Bereits am 9. April 2013 habe er den Komplizen zur Ausspionierung der Wohnung
vorbeigeschickt. Dieser habe sich bei B____ als Angestellter der
Liegenschaftsverwaltung ausgegeben, sei aber von dieser nicht eingelassen
worden, weil er den Namen der Liegenschaftsverwaltung nicht habe angeben können.
Am Tattag hätten
die beiden an der Wohnungstüre von B____ geklingelt. Als diese geöffnet habe,
hätten sie „Polizei“ gesagt und B____ in die Wohnung zurückgedrängt. Der
Komplize habe B____ mit einem Elektroschockgerät attackiert und ihr gegen den
ganzen Körper, insbesondere im Bereich des Kopfes und des Ohres und der Herzregion,
zahlreiche Stromstösse versetzt, worauf B____ kurzzeitig sogar das Bewusstsein
verloren habe. Zudem habe er sie gewaltsam zu Boden gedrückt. Als sie wieder zu
sich gekommen sei, habe der Komplize des Beschuldigten B____ angeschrien: „Wo
ist das Geld, wo sind die Drogen?“.
Während der
Komplize des Beschuldigten sein Opfer mit Stromstössen traktiert habe, habe der
Beschuldigte die Wohnung in der Absicht, sich unrechtmässig zu bereichern,
durchsuchen wollen. Als er sich in Richtung Küche begeben habe, sei er –vermutlich
unerwartet – auf den Lebensgefährten von B____, C____, gestossen, der aus dem
Schlafzimmer herausgetreten sei. Daraufhin habe er zwei Messer aus der Küche
behändigt und diese C____ an den Hals gehalten. Dann habe er ihn zu Boden
gedrückt und ins Entrée der Wohnung geschleift, wo auch B____ am Boden gelegen sei.

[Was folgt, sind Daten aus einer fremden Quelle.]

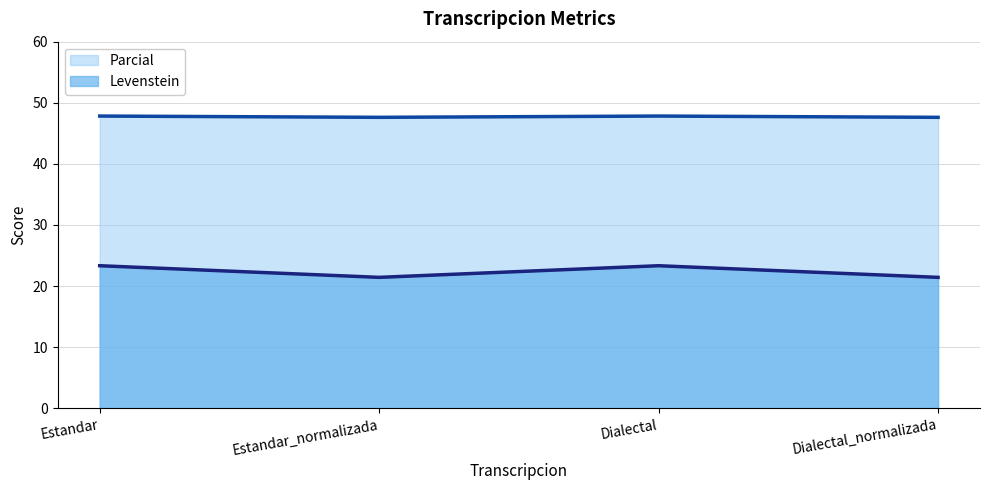

Which series has the largest total across all categories?

Parcial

Er habe ihm den Fuss auf das Gesicht und weiterhin das Messer an den Hals
gedrückt und ihm damit gedroht, dass er ihn umbringen würde, wenn er sich
bewegen würde. In der Folge habe er oder sein Komplize B____ damit gedroht,
ihren Lebenspartner umzubringen, falls sie ihnen nicht bekanntgebe, wo sich das
Geld und die Drogen befänden. Während der Beschuldigte oder sein Komplize diese
Worte sagten, habe sich der Komplize auf B____ gesetzt – welche ihm immer wieder
entgegnet habe, dass sie von nichts wisse – und habe sie erneut mehrfach am
ganzen Körper mit dem Elektroschockgerät traktiert (insgesamt ungefähr 50 Stromstösse).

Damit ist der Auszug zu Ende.